▶ [Task list]
A. In the forum thread about the AMD Epyc Milan workstation, how long did the BMC heartbeat keep going after the PSU power was switched off?
B. Write the next part of the forum thread about the AMD Epyc Milan workstation, picking up after its final line.
++++ Source extract ++++
AMD Epyc Milan Workstation Questions

I’m not sure, and I don’t fancy experiementing on my own H/W TBH!

The BMC’s main job is to make sure all your H/W is heathy - it does have temp sensors on the VRM’s etc, and it does control the power, so I’d expect at least an alarm, if not a full shutdown if temps get too toasty.

One thing I did notice though is that the 10G NIC is active before the system boots, and in that scenario, the system fans aren’t blowing, so there’s no airflow and it gets quite warm. Again, I’d imagine this is well within normal operating parameters, but it’s still something I wasn’t expecting.

Thanks, I agree and since a few days I’ve moved my current UPS to keep my EPYC powered, and ordered a new one for the NAS. No crashes since 3 days now, however the mean time between these crashes has been more like 5-7 days over the month’s time during which the machine has been running. So it’s too early to settle.

It was always the plan to have the EPYC UPS-secured, these strange poweroffs merely sped up the process to get a UPS in place :slight_smile:

As @Nefastor mentioned we did discuss “around” the question a bit, about VRM cooling and fanwall vs. consumer chassis. My temps in this post is from a beQuiet Silent Base 802 with stock fans: 2 intake and 1 exhaust. That could give you another hunch on what to expect, though everything in my box is currently low-power stuff (including the NIC since I have the H12SSL-I). I have actually added two fans and a second GPU since that post, so I intend to make an updated report soon.

I’ve tested this now, by switching off power by the switch back on the PSU and watching the BMC heartbeat LED. I did it under two conditions:

  1. System turned off
  2. System on and posted, showing BIOS setup screen

In both cases the heartbeat goes on for about 8 seconds (8 blinks of the heartbeat) before dying. Log in to BMC via network worked after 4 seconds without power. So it definitely has something to keep it alive long enough to log a power loss.

There were no traces in the BMC logs of power supply being briefly cut. However, my Corsair AX850 PSU lacks an I2C cable, which is presumably the way the PSU would tell BMC about power events. So the lack of logging is not surprising in my case!

Concluding so far (SM H12SSL)

  • BMC heartbeat lives for up to 8 seconds without power
  • BMC is reachable by network at least up to 4 seconds
  • No logging of power events based on BMC sensing system power / voltages etc. (though probably by I2C bus if existing)
    → several seconds of BMC functionality after power loss

Can it explain my poweroff problem?

Recall: System suddenly switches off, BMC stays alive with no logging. Nearby computers (on adjacent wall outlet) not affected, only my H12SSL system. System won’t start until I completely removed power and returned it.

The problem I’m experiencing is consistent with the above: a tiny power glitch could kill the system without BMC noticing (or dying). Now it is 4 days of uptime since I put the UPS in place, and counting.

However, I did a final test to see if I could reproduce this behaviour:

System won’t start until I completely removed power and returned it.

So I tried this:

  1. Swithing off at the back of the PSU when the computer was running (so it blacked out)
  2. Switching power back on after 4 seconds (so the BMC stayed alive)
  3. Pressing the soft-power button at the front of the case

Expected behaviour if my sudden shutoffs are due to power loss: Step 3 does nothing.
Actual behaviour: Step 3 started the system normally.
++++ Data listing ++++
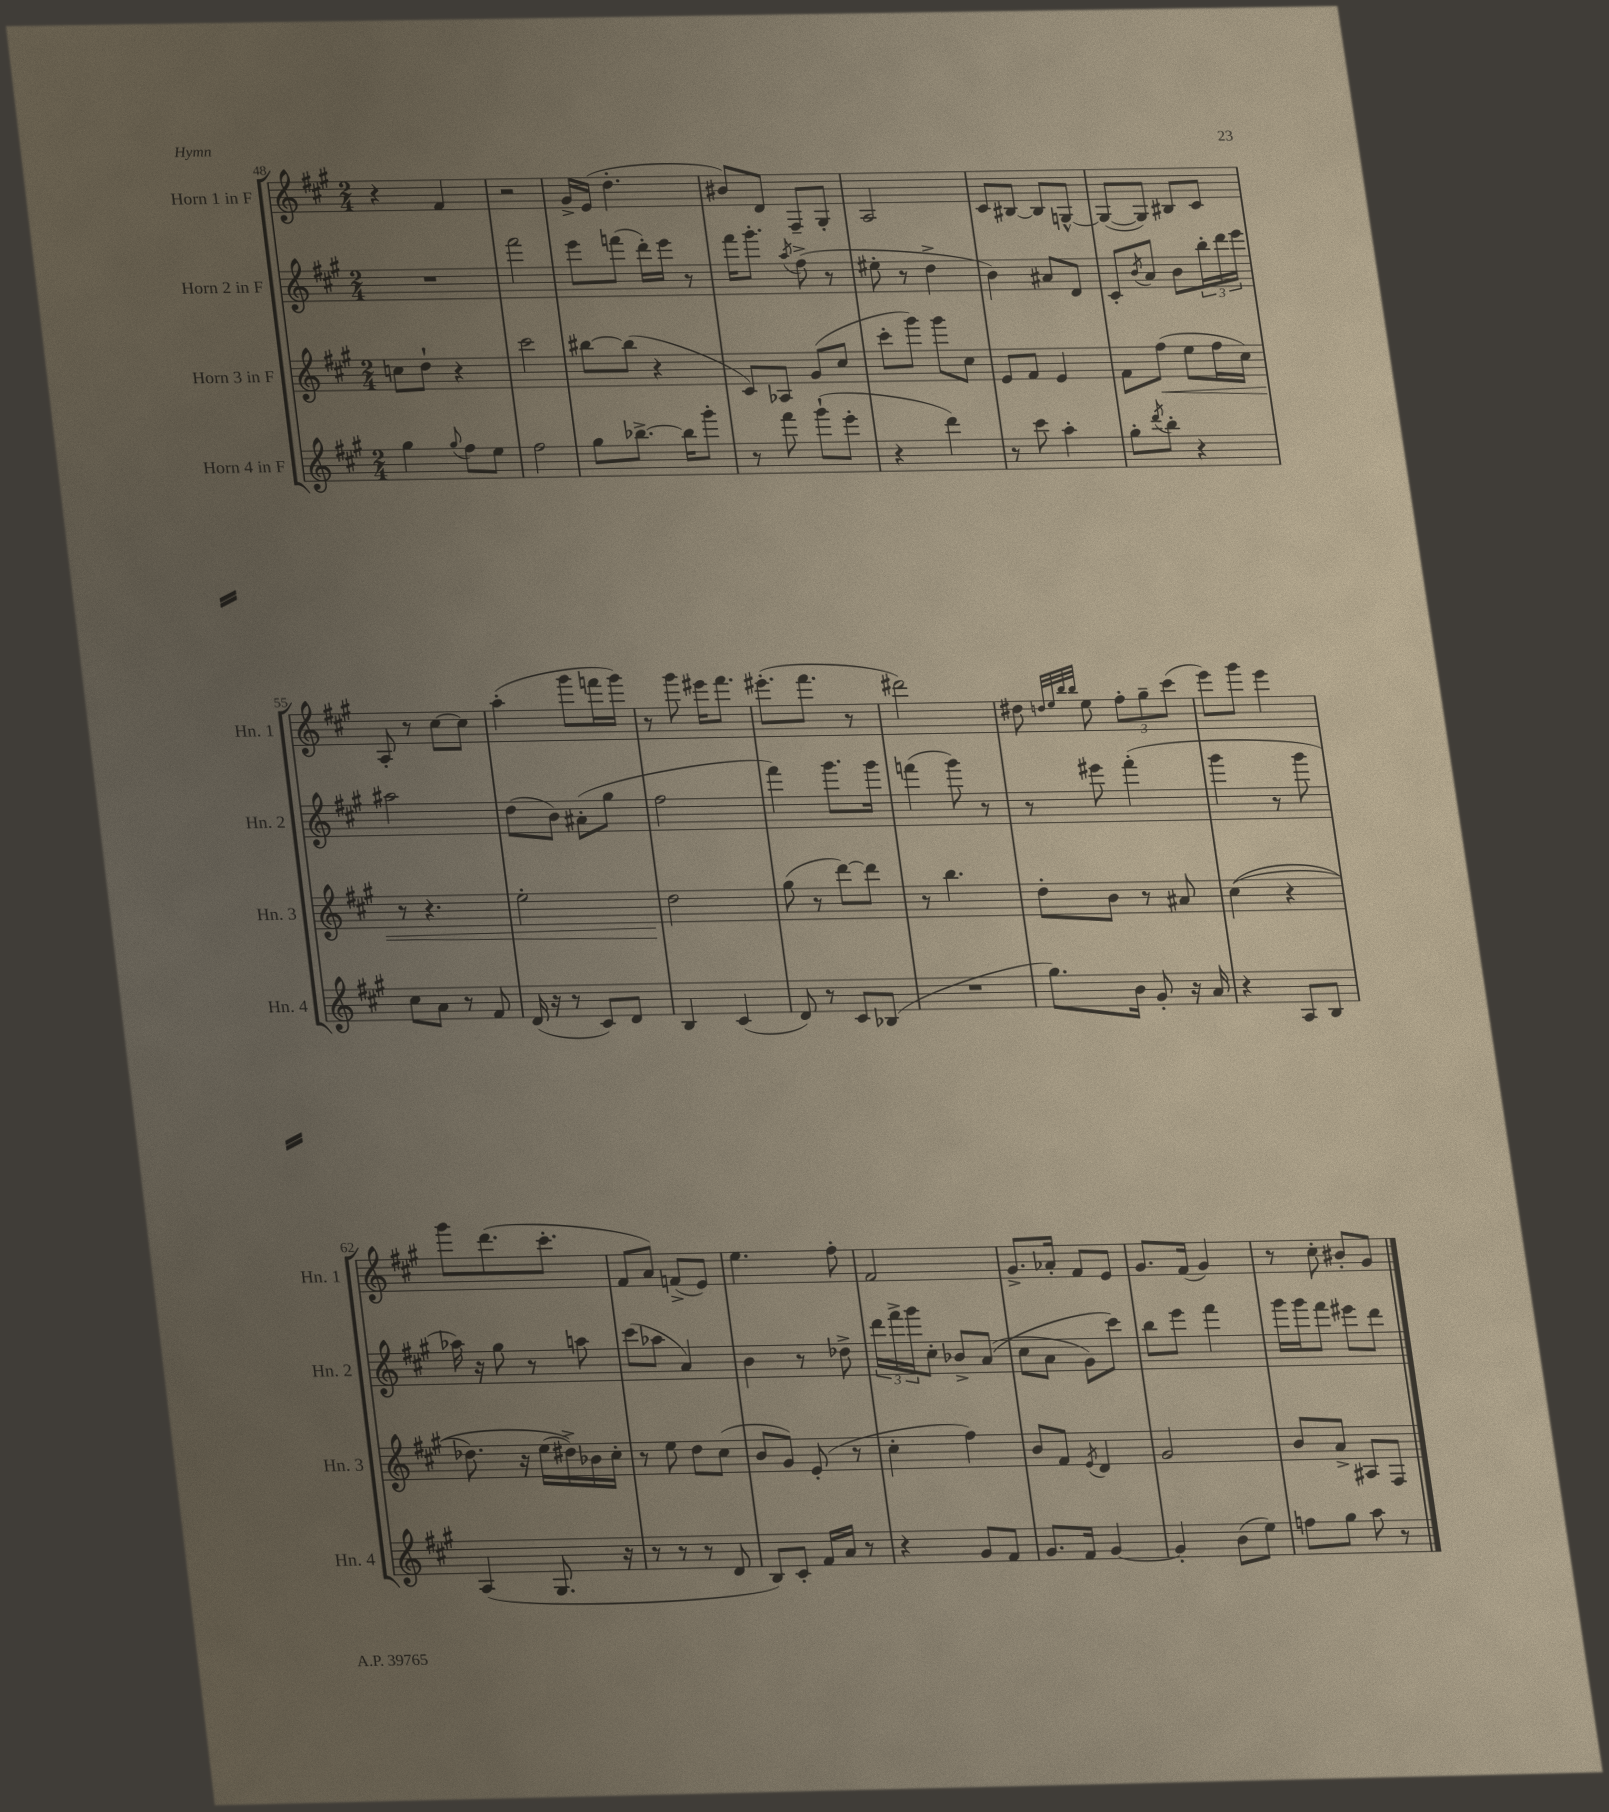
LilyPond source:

<<
\new StaffGroup <<
\new Staff = "s0" \with { instrumentName = "Horn 1 in F" shortInstrumentName = "Hn. 1" } {
    \clef treble \key a \major \numericTimeSignature \time 2/4
    r4 fis'4 |
    r2 |
    gis'16-> e'16( d''4.-. |
    bis'8) d'8 fis8-- gis8-. |
    a2 |
    cis'8 bis8~ bis8 g8~-^ |
    g8~( g8) bis8 cis'8 |
    a8-. r8 cis''8~ cis''8 |
    a''4-.( gis'''8 f'''16 gis'''16) |
    r8 gis'''8 eis'''16 fis'''8. |
    eis'''8.-.( fis'''8. r8 |
    dis'''2) |
    dis''8 \grace { d''32 e''32 b''32 b''32 } e''8 \tuplet 3/2 { fis''8-. gis''8-- cis'''8( } |
    e'''8) gis'''8 e'''4 |
    gis'''8 d'''8.( cis'''8.-. |
    fis'8 a'8) f'8->( e'8) |
    e''4. fis''8-. |
    fis'2 |
    gis'8.-> aes'16-. fis'8 e'8 |
    gis'8. fis'16( gis'4) |
    r8 cis''8-. bis'8-. gis'8 \bar "|." |
}
\new Staff = "s1" \with { instrumentName = "Horn 2 in F" shortInstrumentName = "Hn. 2" } {
    \clef treble \key a \major \numericTimeSignature \time 2/4
    R2 |
    fis'''2 |
    e'''8 f'''8( d'''16-.) e'''16 r8 |
    fis'''16 gis'''8.-. \acciaccatura { a''8 } fis''8->( r8 |
    eis''8-. r8 d''4-> |
    b'4) ais'8 d'8 |
    cis'8-. \acciaccatura { b'8 } a'8 b'8 \tuplet 3/2 { b''16-. d'''16 e'''16 } |
    ais''2 |
    d''8( b'8) ais'8-.( gis''8 |
    fis''2 |
    fis'''4) gis'''8. gis'''16 |
    f'''4( gis'''8) r8 |
    r8 eis'''8 fis'''4-.( |
    gis'''4 r8 gis'''8 |
    aes''16) r16 gis''8 r8 a''8 |
    cis'''8( aes''8 a'4) |
    b'4 r8 des''8-> |
    \tuplet 3/2 { d'''16 fis'''16-> gis'''16 } cis''8-. bes'8-> a'8(\( |
    cis''8 a'8 gis'8) cis'''8\) |
    b''8 e'''8 fis'''4 |
    gis'''16 gis'''16 fis'''8 eis'''8 d'''8 \bar "|." |
}
\new Staff = "s2" \with { instrumentName = "Horn 3 in F" shortInstrumentName = "Hn. 3" } {
    \clef treble \key a \major \numericTimeSignature \time 2/4
    c''8 d''8-! r4 |
    cis'''2 |
    bis''8~ bis''8( r4 |
    cis'8) aes8 gis'8( cis''8 |
    cis'''8-. gis'''8) gis'''8 cis''8 |
    e'8 fis'8 e'4 |
    fis'8 fis''8\<( e''8 fis''16 cis''16) |
    r8 r4. |
    e''2-. |
    d''2\! |
    gis''8( r8 d'''8~) d'''8 |
    r8 b''4. |
    d''8-. b'8 r8 ais'8 |
    cis''4(\( r4 |
    des''8.) r16 e''16( dis''16->)\) bes'16 cis''16-. |
    r8 e''8 d''8 cis''8( |
    b'8 gis'8) e'8-.( r8 |
    cis''4-. fis''4) |
    b'8 fis'8 \acciaccatura { e'8 } d'4 |
    gis'2 |
    b'8 a'8-> ais8 fis8 \bar "|." |
}
\new Staff = "s3" \with { instrumentName = "Horn 4 in F" shortInstrumentName = "Hn. 4" } {
    \clef treble \key a \major \numericTimeSignature \time 2/4
    gis''4 \appoggiatura { gis''8 } fis''8 e''8 |
    fis''2 |
    gis''8 bes''8.~-> bes''16 gis'''8-. |
    r8 fis'''8 gis'''8-!( e'''8-. |
    r4 d'''4) |
    r8 cis'''8 a''4-. |
    gis''8-. \acciaccatura { d'''8 } b''8-. r4 |
    cis''8 a'8 r8 fis'8 |
    d'16( r16 r8 cis'8) d'8 |
    b4 cis'4( |
    d'8) r8 cis'8 bes8( |
    R2 |
    gis''8.) b'16 gis'8-. r16 a'16 |
    r4 a8 b8 |
    a4( gis8. r16 |
    r8 r8 r8 d'8 |
    b8) cis'8-. fis'16 a'16 r8 |
    r4 gis'8 fis'8 |
    gis'8. fis'16 gis'4~ |
    gis'4-. b'8( e''8) |
    f''8 gis''8 a''8 r8 \bar "|." |
}
>>
>>
\layout { \context { \Score currentBarNumber = #48 } }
++++
▶ [Task-by-task answers]
A. About 8 seconds (8 blinks of the heartbeat).

B.
This suggests against the hypothesis that my problem is a power delivery problem. However, I did not try removing power for shorter than 4 seconds. Maybe a tiny glitch (<< 1s) leaves the PSU or MB in an undefined state. I’m not testing that for now, as I suspect it is not healthy for the system. Time and the UPS will have to tell.

I’ve just remembered, the BIOS has settings regarding the behavior of the system after power loss. What is yours set to ?

It is set to remain powered off. I have not tried setting it to “power on” or “last state”, but I suspect it won’t help since the soft-power function completely stops working until I remove and return power by the PSU switch :confused:

If you run a UPS in front of a host, you should set the power resumption to “Last state”

I never had any power resumption issues after power glitches or lost power conditions with this setting. Allows the UPS to do its job of keeping the host alive as long as possible or until told to shut down gracefully when battery reserves fall too low.

1 Like

To me this sounds like the BMC or it’s firmware is the issue here, as removing the mains supply is the only way to (hard-)reset the BMC…

@jtredux I’m not sure I understand, I can restart the BMC from its web interface, even in the “problem” state. But when doing so the system can still not start. Power-cycling everything including BMC allows start of the system. Or do you mean that power-cycling BMC usually implies a harder reset (of BMC) than rebooting it from the interface?

Could it not as well be that the BMC is OK, but something in the mainboard’s power delivery (for the system, not BMC) gets stuck in some undefined state, that is cleared when removing power completely?

BMC is on the suspect list, of course. Next time I encounter the problem, I’ll try removing line power for 4 seconds, so that the BMC does not reboot but the rest of the board gets some time to clear itself up.

This is what I typically do, however now when configuring/troubleshooting I’ve had it at staying off to increase control. I am testing with “last state” currently, on the odd chance that it will allow the machine to start after the error somehow. (I don’t expect it to, since no soft-on had worked previously when in that failed state, but if it does I’d like to know it).

Btw I contacted my reseller today. They suggested reseating components and clear CMOS as a precaution, which I did, however they too suspected this will be an RMA in the end.

Does the web-interface actually allow you to reboot the BMC firmware, or just the main-CPU? Wouldn’t rebooting the BMC be cutting off the branch you’re sitting on?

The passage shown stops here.